▸ Exercise instructions: Please copy the listing from the line with "right elbow: (192, 96, 0)" to the line with "left hip: (187, 610, 10)", both included, multiplying each keypoint's x and y pixel coordinates and depth value by 1.8 and rounding to whole numbers, with halves rounded up. Keep all other lines as they are, and leave the pictures out.

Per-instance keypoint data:
::::

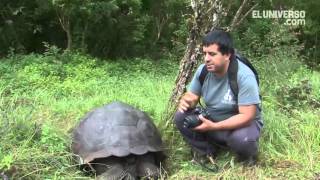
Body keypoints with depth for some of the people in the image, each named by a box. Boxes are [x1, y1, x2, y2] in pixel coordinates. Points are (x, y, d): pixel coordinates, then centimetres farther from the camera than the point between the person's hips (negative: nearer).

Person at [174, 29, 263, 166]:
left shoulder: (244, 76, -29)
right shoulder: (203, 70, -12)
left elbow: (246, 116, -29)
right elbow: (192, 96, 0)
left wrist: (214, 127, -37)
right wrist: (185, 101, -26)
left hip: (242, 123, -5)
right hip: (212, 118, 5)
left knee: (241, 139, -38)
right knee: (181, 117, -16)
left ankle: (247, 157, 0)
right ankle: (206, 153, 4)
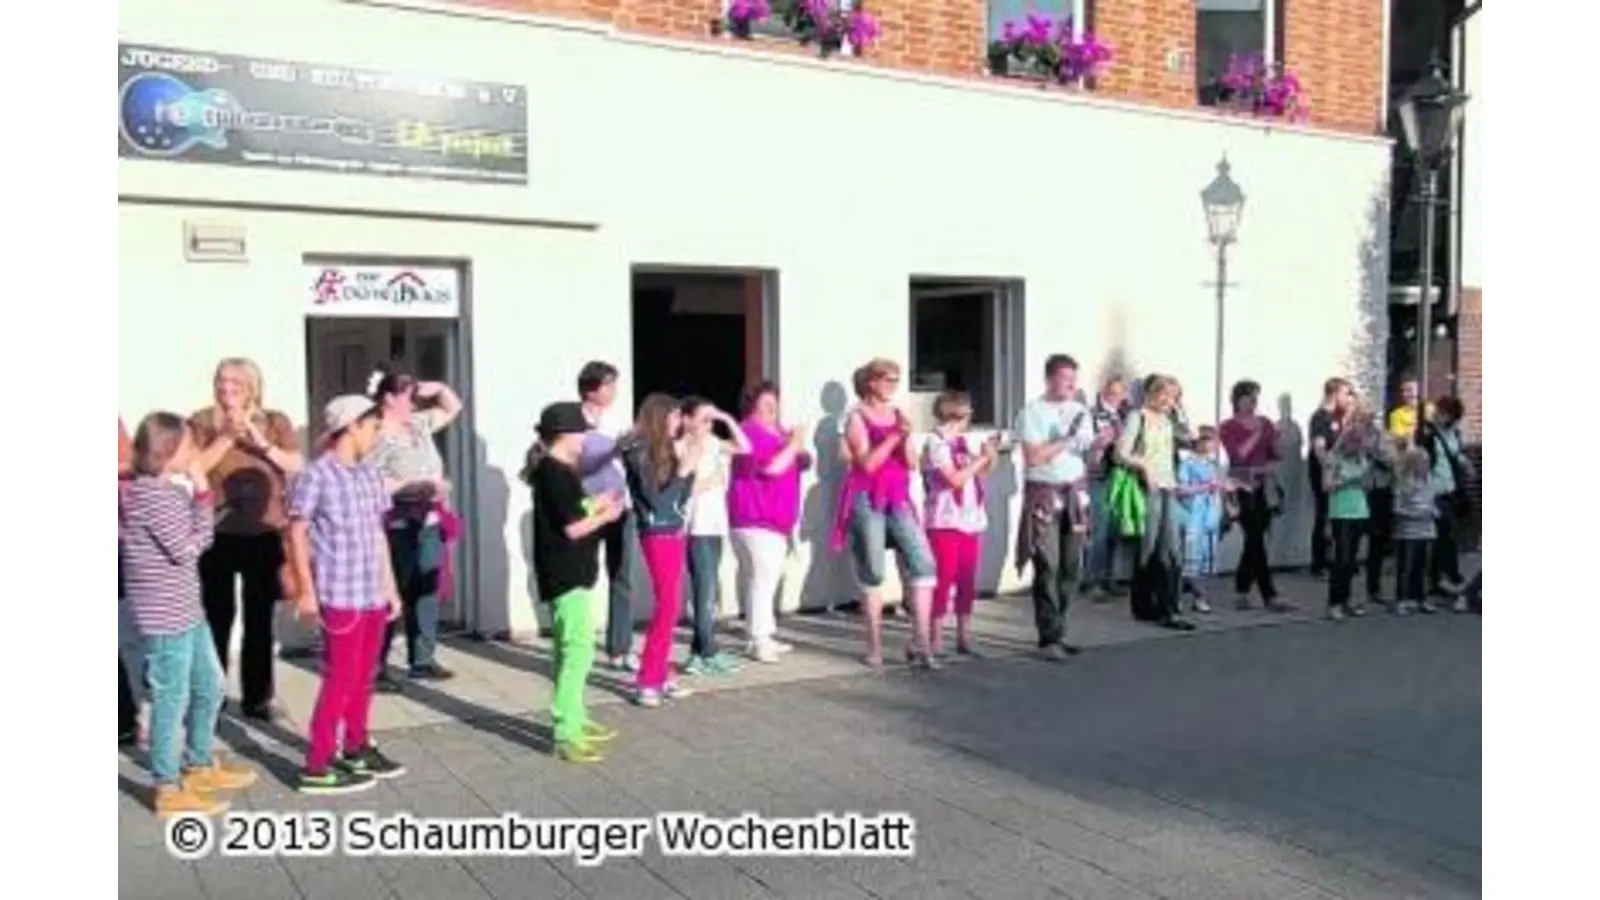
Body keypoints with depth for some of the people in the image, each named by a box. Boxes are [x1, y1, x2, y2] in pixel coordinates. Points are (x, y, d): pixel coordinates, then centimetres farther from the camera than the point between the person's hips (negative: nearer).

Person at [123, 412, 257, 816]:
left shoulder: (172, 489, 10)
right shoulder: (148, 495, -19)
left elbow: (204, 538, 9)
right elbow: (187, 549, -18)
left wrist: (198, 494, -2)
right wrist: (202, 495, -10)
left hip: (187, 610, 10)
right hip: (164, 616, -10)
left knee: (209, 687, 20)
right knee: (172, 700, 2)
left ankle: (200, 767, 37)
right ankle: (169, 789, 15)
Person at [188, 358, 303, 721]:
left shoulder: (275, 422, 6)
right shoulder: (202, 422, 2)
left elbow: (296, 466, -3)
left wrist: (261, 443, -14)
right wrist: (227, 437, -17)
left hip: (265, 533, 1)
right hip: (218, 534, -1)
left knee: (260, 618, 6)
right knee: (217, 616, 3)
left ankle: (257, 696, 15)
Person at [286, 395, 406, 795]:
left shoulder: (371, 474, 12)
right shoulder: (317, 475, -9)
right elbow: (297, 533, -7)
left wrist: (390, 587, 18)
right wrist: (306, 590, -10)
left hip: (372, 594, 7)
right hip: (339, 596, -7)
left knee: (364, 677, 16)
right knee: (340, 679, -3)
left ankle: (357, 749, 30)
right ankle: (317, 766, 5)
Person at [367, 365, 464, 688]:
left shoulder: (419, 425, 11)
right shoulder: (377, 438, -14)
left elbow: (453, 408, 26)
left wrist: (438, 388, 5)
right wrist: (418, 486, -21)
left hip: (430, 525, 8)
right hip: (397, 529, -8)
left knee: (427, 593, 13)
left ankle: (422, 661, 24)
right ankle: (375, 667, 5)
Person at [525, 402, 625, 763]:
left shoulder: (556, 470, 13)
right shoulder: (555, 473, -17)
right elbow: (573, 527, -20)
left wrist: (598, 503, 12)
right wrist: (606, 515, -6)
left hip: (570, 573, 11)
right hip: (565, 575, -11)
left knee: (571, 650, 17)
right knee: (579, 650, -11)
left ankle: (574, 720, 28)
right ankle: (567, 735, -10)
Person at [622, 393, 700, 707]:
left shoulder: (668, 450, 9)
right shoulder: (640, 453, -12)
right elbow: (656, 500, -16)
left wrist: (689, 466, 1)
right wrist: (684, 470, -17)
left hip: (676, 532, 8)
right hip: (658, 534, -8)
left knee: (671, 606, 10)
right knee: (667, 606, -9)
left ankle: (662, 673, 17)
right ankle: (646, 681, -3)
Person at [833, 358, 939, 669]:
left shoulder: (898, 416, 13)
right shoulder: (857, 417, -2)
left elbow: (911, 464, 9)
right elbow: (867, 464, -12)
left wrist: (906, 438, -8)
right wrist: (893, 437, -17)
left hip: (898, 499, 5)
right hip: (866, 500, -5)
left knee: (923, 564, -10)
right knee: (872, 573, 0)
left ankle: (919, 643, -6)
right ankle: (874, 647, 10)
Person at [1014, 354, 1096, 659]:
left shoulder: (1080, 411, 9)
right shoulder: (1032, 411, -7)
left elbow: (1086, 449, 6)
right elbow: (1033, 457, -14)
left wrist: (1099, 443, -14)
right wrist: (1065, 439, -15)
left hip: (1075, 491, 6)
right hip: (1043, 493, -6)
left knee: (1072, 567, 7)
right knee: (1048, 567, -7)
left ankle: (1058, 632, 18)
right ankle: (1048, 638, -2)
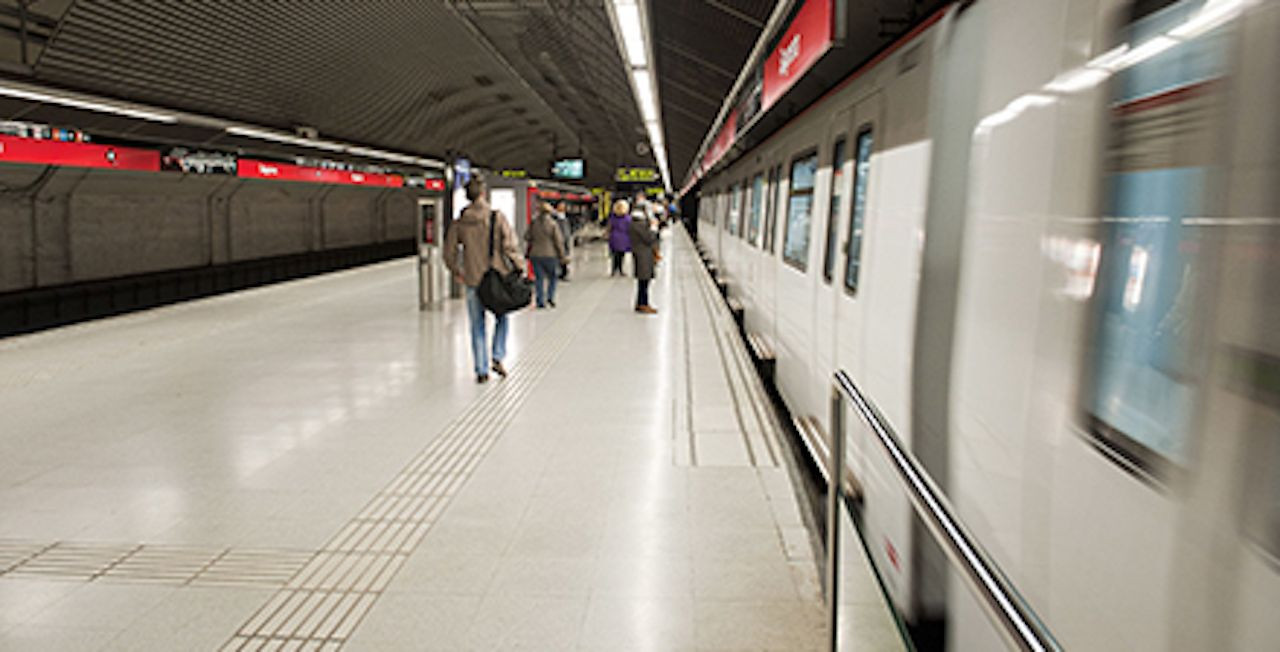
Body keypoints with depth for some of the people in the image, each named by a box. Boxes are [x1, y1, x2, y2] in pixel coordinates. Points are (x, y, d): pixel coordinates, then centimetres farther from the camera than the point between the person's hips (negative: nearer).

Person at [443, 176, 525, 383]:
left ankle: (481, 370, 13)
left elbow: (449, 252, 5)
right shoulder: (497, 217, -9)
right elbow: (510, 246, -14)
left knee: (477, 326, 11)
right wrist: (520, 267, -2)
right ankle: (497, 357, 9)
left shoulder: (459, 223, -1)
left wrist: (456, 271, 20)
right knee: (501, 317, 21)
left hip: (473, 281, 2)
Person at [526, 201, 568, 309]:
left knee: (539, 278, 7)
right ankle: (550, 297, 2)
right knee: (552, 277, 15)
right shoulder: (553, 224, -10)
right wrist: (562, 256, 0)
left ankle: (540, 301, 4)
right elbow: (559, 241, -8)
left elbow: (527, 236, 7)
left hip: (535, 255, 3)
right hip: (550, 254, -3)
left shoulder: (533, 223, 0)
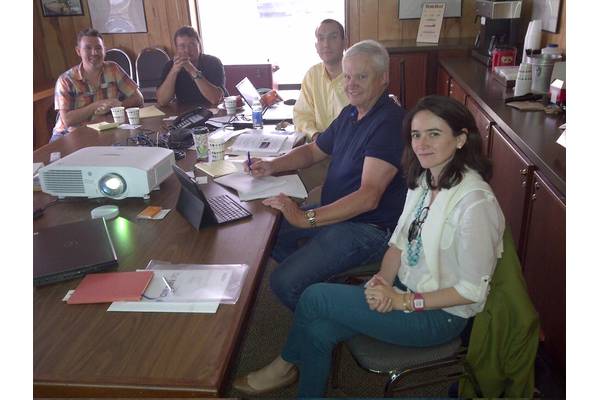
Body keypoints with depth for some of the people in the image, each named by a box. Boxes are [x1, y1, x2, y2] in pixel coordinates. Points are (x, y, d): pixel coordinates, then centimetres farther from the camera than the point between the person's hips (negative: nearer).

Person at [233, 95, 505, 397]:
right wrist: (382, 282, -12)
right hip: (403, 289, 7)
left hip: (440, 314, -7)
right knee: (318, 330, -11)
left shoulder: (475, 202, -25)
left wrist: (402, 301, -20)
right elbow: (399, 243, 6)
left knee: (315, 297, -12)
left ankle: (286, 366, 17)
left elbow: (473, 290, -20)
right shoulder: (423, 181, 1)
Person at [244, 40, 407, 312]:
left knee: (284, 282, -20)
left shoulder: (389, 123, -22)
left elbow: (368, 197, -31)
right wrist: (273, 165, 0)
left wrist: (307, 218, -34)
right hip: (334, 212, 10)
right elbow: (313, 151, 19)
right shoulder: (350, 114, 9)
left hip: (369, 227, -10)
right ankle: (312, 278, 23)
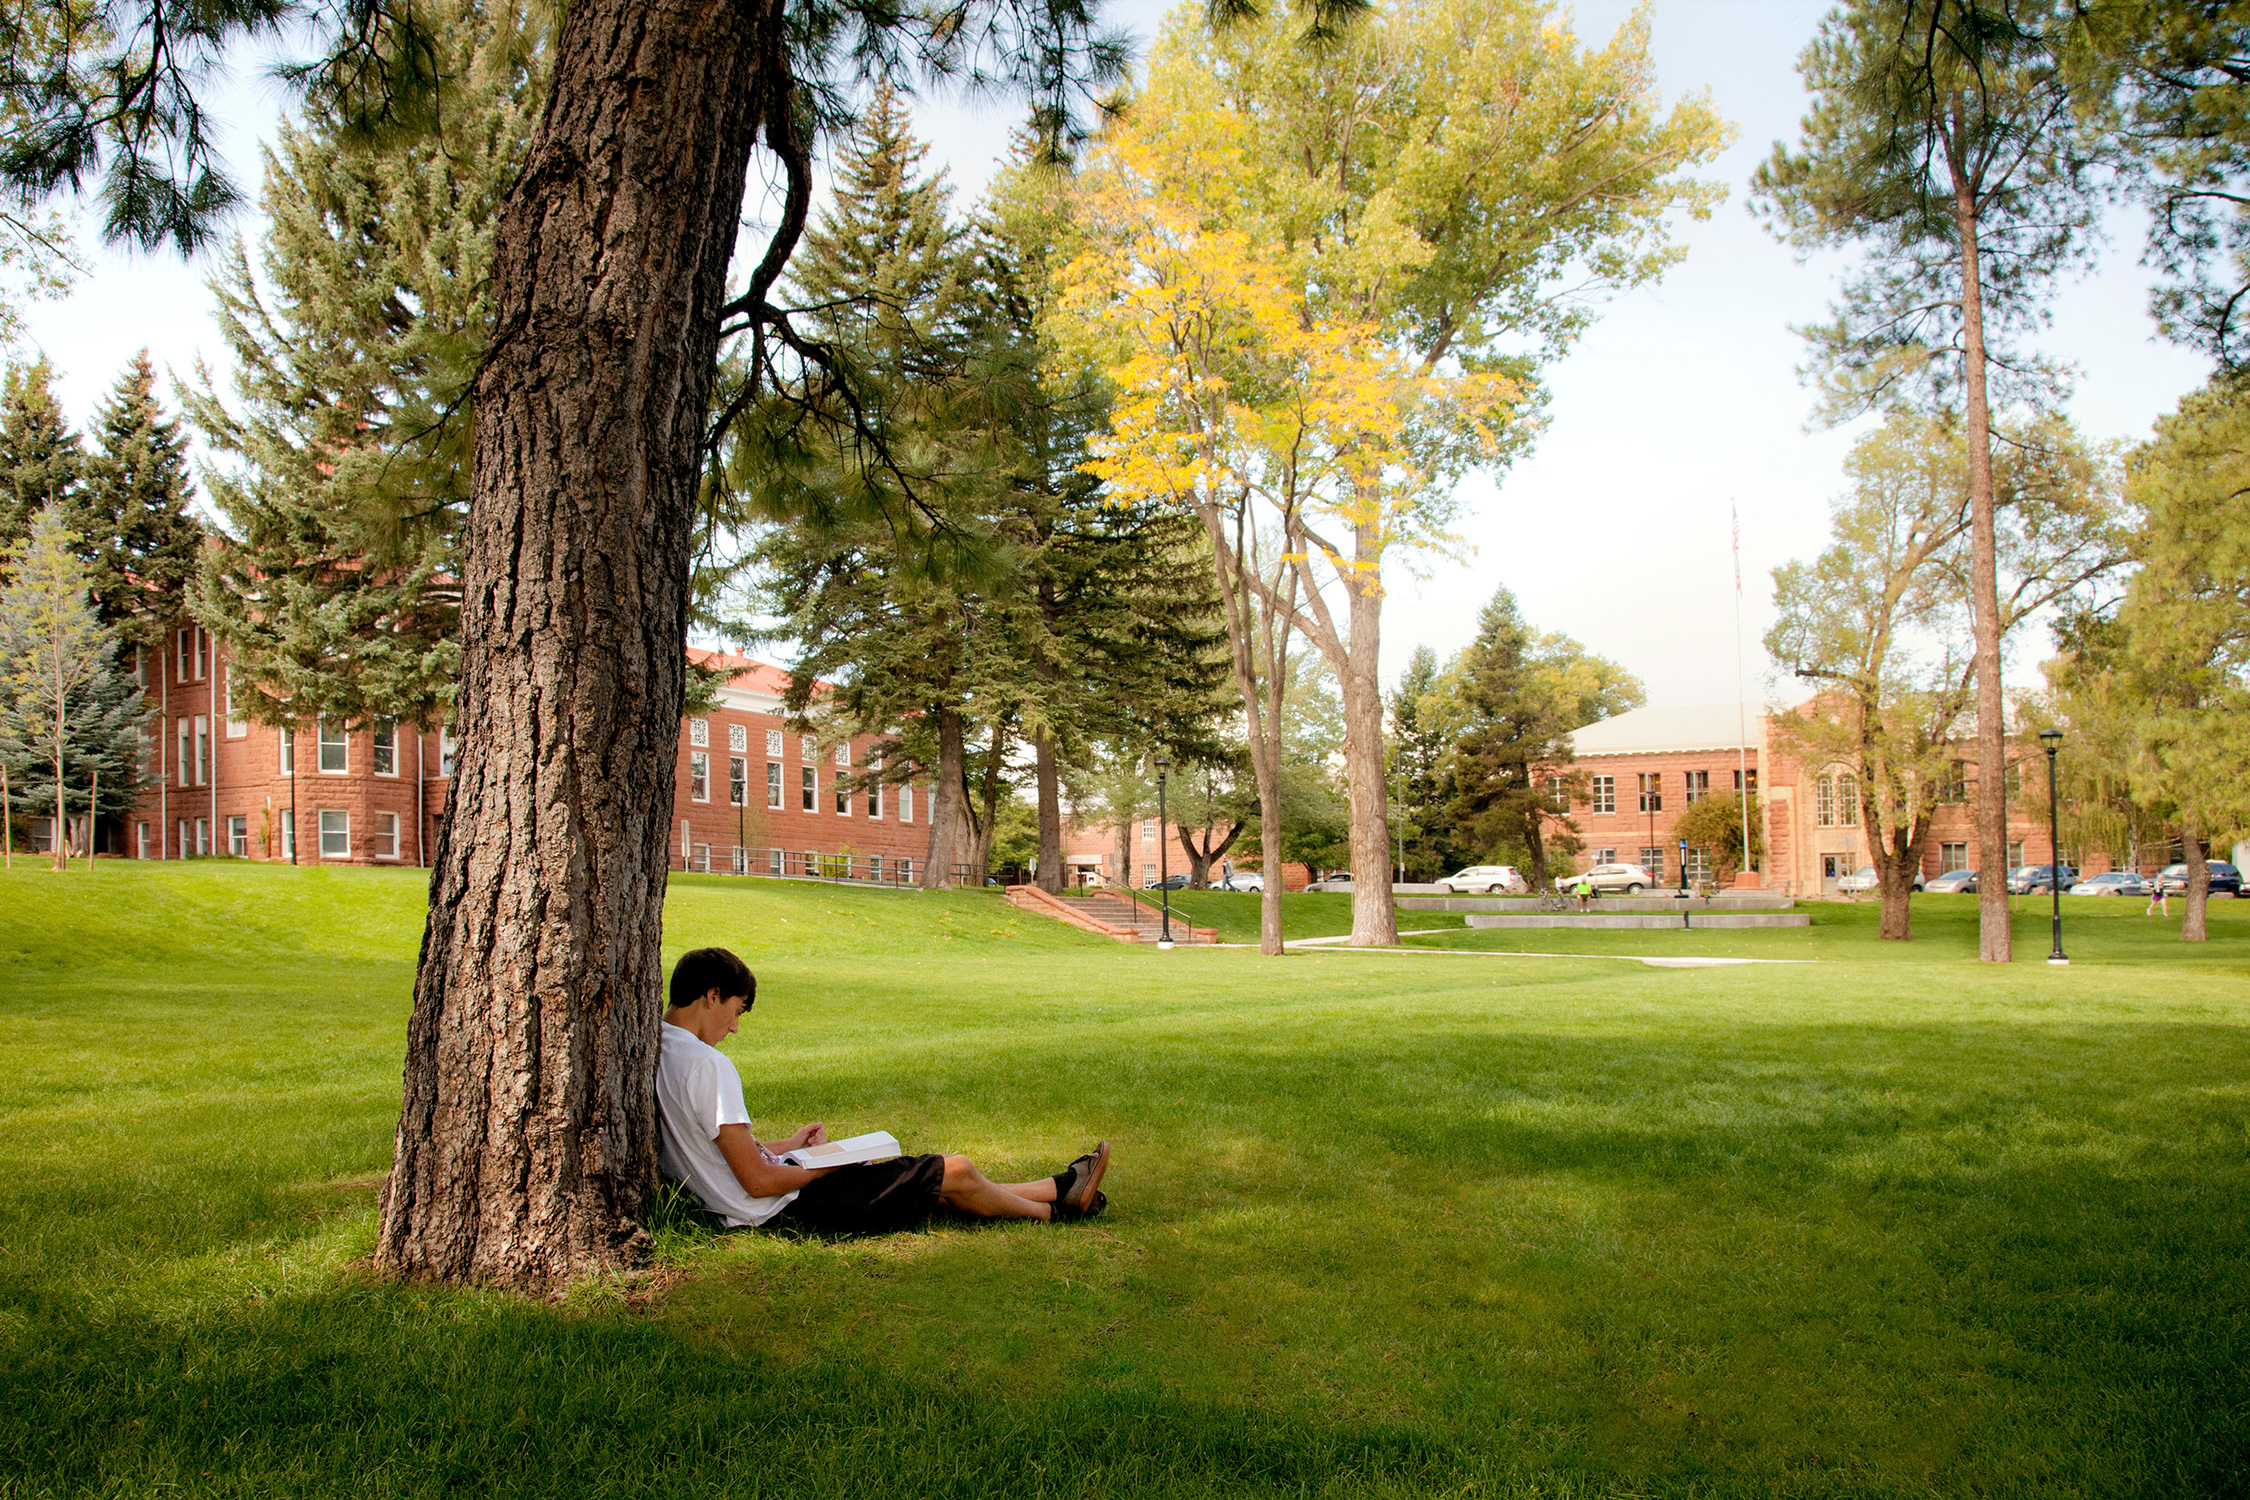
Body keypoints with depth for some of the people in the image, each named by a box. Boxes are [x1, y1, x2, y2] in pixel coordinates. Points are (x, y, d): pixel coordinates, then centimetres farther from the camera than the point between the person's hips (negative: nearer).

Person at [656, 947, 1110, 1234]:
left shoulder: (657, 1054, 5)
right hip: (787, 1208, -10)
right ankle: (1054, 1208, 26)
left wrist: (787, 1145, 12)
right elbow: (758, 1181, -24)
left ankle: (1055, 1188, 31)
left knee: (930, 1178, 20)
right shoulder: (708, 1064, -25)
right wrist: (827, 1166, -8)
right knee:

::::

▸ Solution:
right elbow: (346, 173, 0)
left wrist: (385, 229, -67)
right wrist: (333, 182, -47)
left hip: (436, 221, -9)
right hip: (382, 212, 9)
left knee: (434, 250, -68)
right knee: (326, 211, -29)
left ankle: (445, 283, 0)
right ankle: (371, 275, 7)
Body keypoints with depth for some of the people in the image, each named by a box. Boxes are [x1, y1, x2, y2] in pixel coordinates. Points are (x, y, d): pixel coordinates, then centimetres farther from the camera than the point between the person's hips (negative: nearer).

Person at [123, 412, 257, 816]:
left shoulder: (310, 880, 18)
right shoulder: (266, 891, -34)
left elbow: (367, 968, 16)
right elbow: (337, 988, -32)
left wrist: (356, 889, -4)
right wrist: (364, 891, -18)
left hip: (337, 1098, 18)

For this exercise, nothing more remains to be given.